Honoré Daumier, 1856.
Les mots s’envolent, les écrits restent, dit un proverbe.
Pourtant, ce qui est dit est réellement dit. L’univers n’est pas une poubelle sans fond. Chacun de nos actes, chacune de nos pensées et de nos paroles a un poids.
Vivant dans le monde du mensonge, dont le prince est appelé Père du mensonge, les êtres humains croient pouvoir impunément mentir.
Jusqu’au jour où ils prennent conscience de l’énorme fardeau qu’ils traînent avec eux, qu’ils en vacillent.
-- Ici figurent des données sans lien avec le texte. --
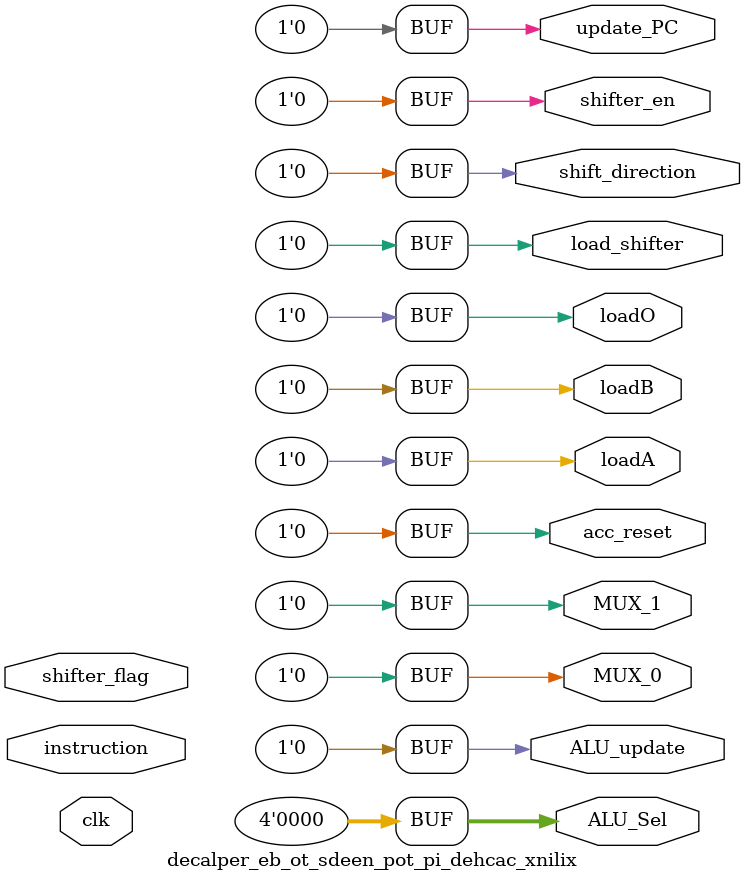
<source format=v>
module decalper_eb_ot_sdeen_pot_pi_dehcac_xnilix(	// file.cleaned.mlir:2:3
  input  [3:0] instruction,	// file.cleaned.mlir:2:59
  input        clk,	// file.cleaned.mlir:2:81
               shifter_flag,	// file.cleaned.mlir:2:95
  output       loadA,	// file.cleaned.mlir:2:119
               loadB,	// file.cleaned.mlir:2:135
               loadO,	// file.cleaned.mlir:2:151
               MUX_0,	// file.cleaned.mlir:2:167
               MUX_1,	// file.cleaned.mlir:2:183
               shift_direction,	// file.cleaned.mlir:2:199
               shifter_en,	// file.cleaned.mlir:2:225
               load_shifter,	// file.cleaned.mlir:2:246
  output [3:0] ALU_Sel,	// file.cleaned.mlir:2:269
  output       ALU_update,	// file.cleaned.mlir:2:287
               update_PC,	// file.cleaned.mlir:2:308
               acc_reset	// file.cleaned.mlir:2:328
);

  assign loadA = 1'h0;	// file.cleaned.mlir:3:14, :5:5
  assign loadB = 1'h0;	// file.cleaned.mlir:3:14, :5:5
  assign loadO = 1'h0;	// file.cleaned.mlir:3:14, :5:5
  assign MUX_0 = 1'h0;	// file.cleaned.mlir:3:14, :5:5
  assign MUX_1 = 1'h0;	// file.cleaned.mlir:3:14, :5:5
  assign shift_direction = 1'h0;	// file.cleaned.mlir:3:14, :5:5
  assign shifter_en = 1'h0;	// file.cleaned.mlir:3:14, :5:5
  assign load_shifter = 1'h0;	// file.cleaned.mlir:3:14, :5:5
  assign ALU_Sel = 4'h0;	// file.cleaned.mlir:4:14, :5:5
  assign ALU_update = 1'h0;	// file.cleaned.mlir:3:14, :5:5
  assign update_PC = 1'h0;	// file.cleaned.mlir:3:14, :5:5
  assign acc_reset = 1'h0;	// file.cleaned.mlir:3:14, :5:5
endmodule


</source>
La quête de la vérité passe nécessairement par le rappel, la découverte et nettoyage de nos mensonges. Les bêtes féroces qui assaillent le chercheur sont des aspects de son énergie dévoyée, égocentrée, mais l’hydre qui l’accompagne comme son ombre est l’implacable volonté qu’il met à travestir l’insupportable réalité : nous sommes nus. Et c’est nus que nous sortirons du cachot. Nus et purifiés par l’insupportable aveu que nous n’avons plus aucun voile, plus aucune ombre où disparaître.
Sur les foires d’autrefois, les paysans et les marchands de bestiaux échangeaient de grandes tapes dans les mains, devant une galerie de compères : Tope !
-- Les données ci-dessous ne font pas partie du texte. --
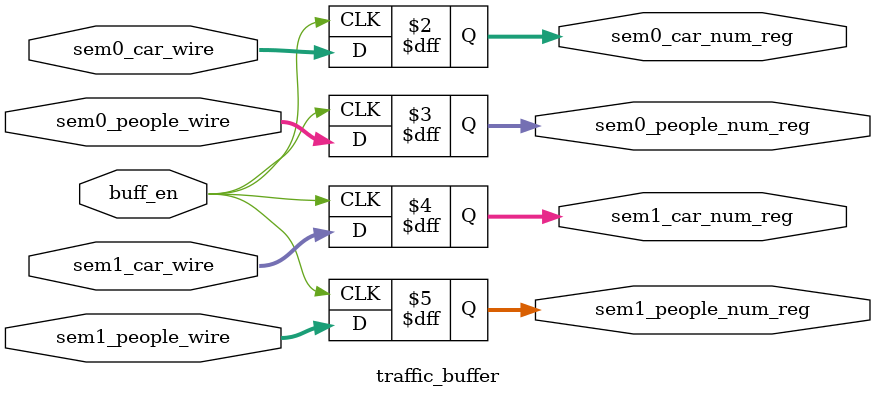
<source format=v>
`timescale 1ns / 1ps

module traffic_buffer(
    input wire buff_en,

    input wire[4:0] sem0_car_wire, 
    input wire[4:0] sem0_people_wire, 
    input wire[4:0] sem1_car_wire, 
    input wire[4:0] sem1_people_wire,

    output reg[4:0] sem0_car_num_reg,
    output reg[4:0] sem0_people_num_reg,
    output reg[4:0] sem1_car_num_reg,
    output reg[4:0] sem1_people_num_reg
    );

    always @(posedge buff_en) begin
        sem0_car_num_reg <= sem0_car_wire;
        sem0_people_num_reg <= sem0_people_wire;
        sem1_car_num_reg <= sem1_car_wire;
        sem1_people_num_reg <= sem1_people_wire;
    end
endmodule //traffic_buffer


</source>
Une fois topé en public, le marché était conclu. C’était un contrat verbal. Celui qui y contrevenait passait dorénavant pour faux et menteur, malhonnête.
C’était une manière de garantie basée sur la connaissance intime commune à tous : nous sommes tous menteurs.
A telle enseigne que les hommes de loi depuis l’aube des temps s’emploient à rédiger de très concis contrats censés garantir le respect des intentions des contractants.
Mais, bizarrement, soit les grands juristes sont maladroits, soit les gens de mauvaise foi ont d’encore meilleurs juristes, car il ne passe pas une journée sans que les contrats de la veille soit dénoncés à grands cris par ceux qui se sont hier empressés de les signer.
Une foule de personnes ne respectent même plus l’écrit.
C’est encore un signe, une preuve que ce monde est déjà mort. On peut trafiquer n’importe quelle image, n’importe quelle bande son, n’importe quoi, en fait, pourquoi pas l’ADN, pour faire passer n’importe quel mensonge.
Face au mensonge, on n’a qu’une alternative : s’en dépouiller jusqu’à la moelle des os.